The Marwood Apartments is an apartment building located at 53 Marston Street in Detroit, Michigan. It was listed on the National Register of Historic Places in 2019.

==History==
Detroit expanded greatly in the 1910s and 1920s, creating a boom in housing construction of all types, notably including the construction of large apartment buildings. In 1925, developer Emil C. Pokorny of Pokorny & Company hired local architect Harvey J. Haughey to design this building, one of five Porknoy developed in Detroit. Construction began late that year, and was finished in mid-1925. The apartments were rented as fully furnished units. The apartments were marketed to professionals and white-collar workers, and residents included a number of teachers as well as an embalmer, nurses, stenographers, a solicitor, an accountant, and bookkeepers. Notable early residents at the Marwood included boxing promoter manager Al Werbe, silent film start Allan Forrest, and organist F. Dudleigh Vernor, who composed the song Sweetheart of Sigma Chi.

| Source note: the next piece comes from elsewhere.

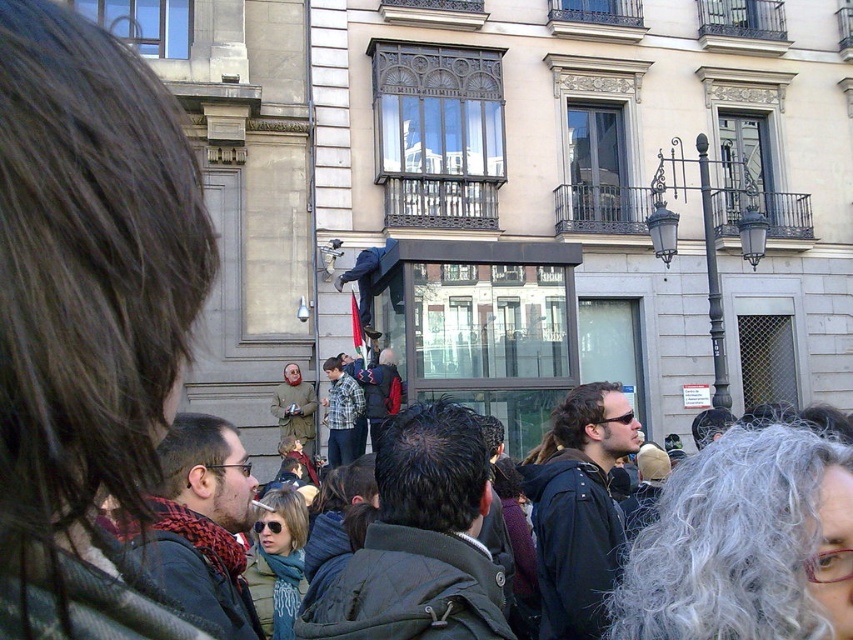
You are a photographer standing in the crowd and want to take a photo of both the red plaid scarf at lower left and the checkered fabric shirt at center. Which object should you focus on first to ensure both are in sharp focus?

You should focus on the red plaid scarf at lower left first because it is closer to the viewer than the checkered fabric shirt at center, ensuring both will be in focus when focusing on the closer object.

You are a photographer standing at the edge of the crowd. You want to take a photo of the checkered fabric shirt at center and the dark blue jacket at center without any obstruction. Given that your camera has a maximum focus range of 1.6 meters, will both subjects be in focus?

The distance between the checkered fabric shirt at center and the dark blue jacket at center is 1.50 meters, which is within the camera maximum focus range of 1.6 meters. Therefore, both subjects will be in focus.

In 2016, the Marwood Apartments was acquired by Develop Detroit, a nonprofit dedicated to preserving affordable housing. The group plans to renovate the 53 existing apartments, and construct a similarly sized building on an adjacent lot, which will add up to 60 new apartment units.

==Description==
The Marwood Apartments is a U-shaped four-and-a-half-story, Neoclassical multi-tone red brick building. It has a flat roof and a raised basement. The U shape creates a narrow courtyard in the center, which leads to the building entrance at the back of the courtyard. The entrance is located in a projecting, one-story pavilion, and consists of a door with surrounding sidelight and transom. Flanking the entrance are tall arched opening on the first floor, containing double-hung windows. Five windows double-hung are on each floor above. The front of the courtyard is decorated with limestone piers.

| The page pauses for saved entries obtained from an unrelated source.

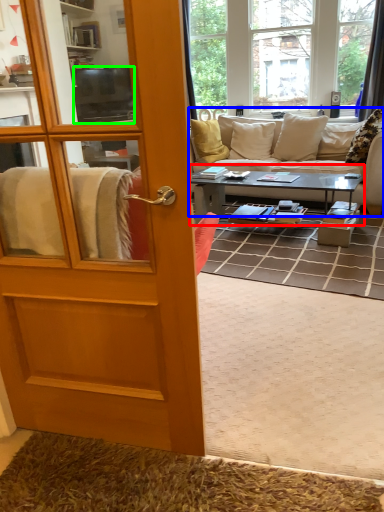
Question: Which object is the closest to the coffee table (highlighted by a red box)? Choose among these: studio couch (highlighted by a blue box) or television (highlighted by a green box).

Choices:
 (A) studio couch
 (B) television

Answer: (A)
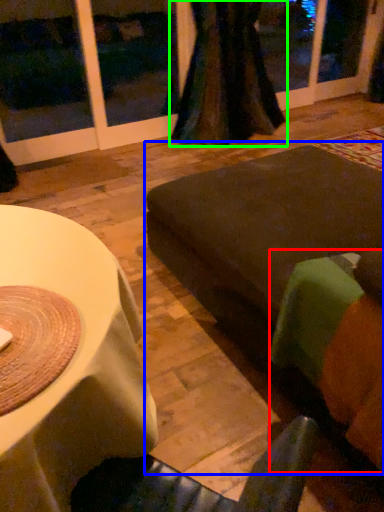
Question: Estimate the real-world distances between objects in this image. Which object is closer to couch (highlighted by a red box), couch (highlighted by a blue box) or curtain (highlighted by a green box)?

The ends of the "U" make up the front facade. Each end has a tall limestone basement level, with window sills that are just above ground level. The brick walls above contain projecting stretcher courses at regular intervals, creating a rusticated look. Every floor has four window openings with limestone lintels below and limestone keystones above. A limestone entablature and a stone balustrade within a limestone frame tops the building. Other walls have similar window openings.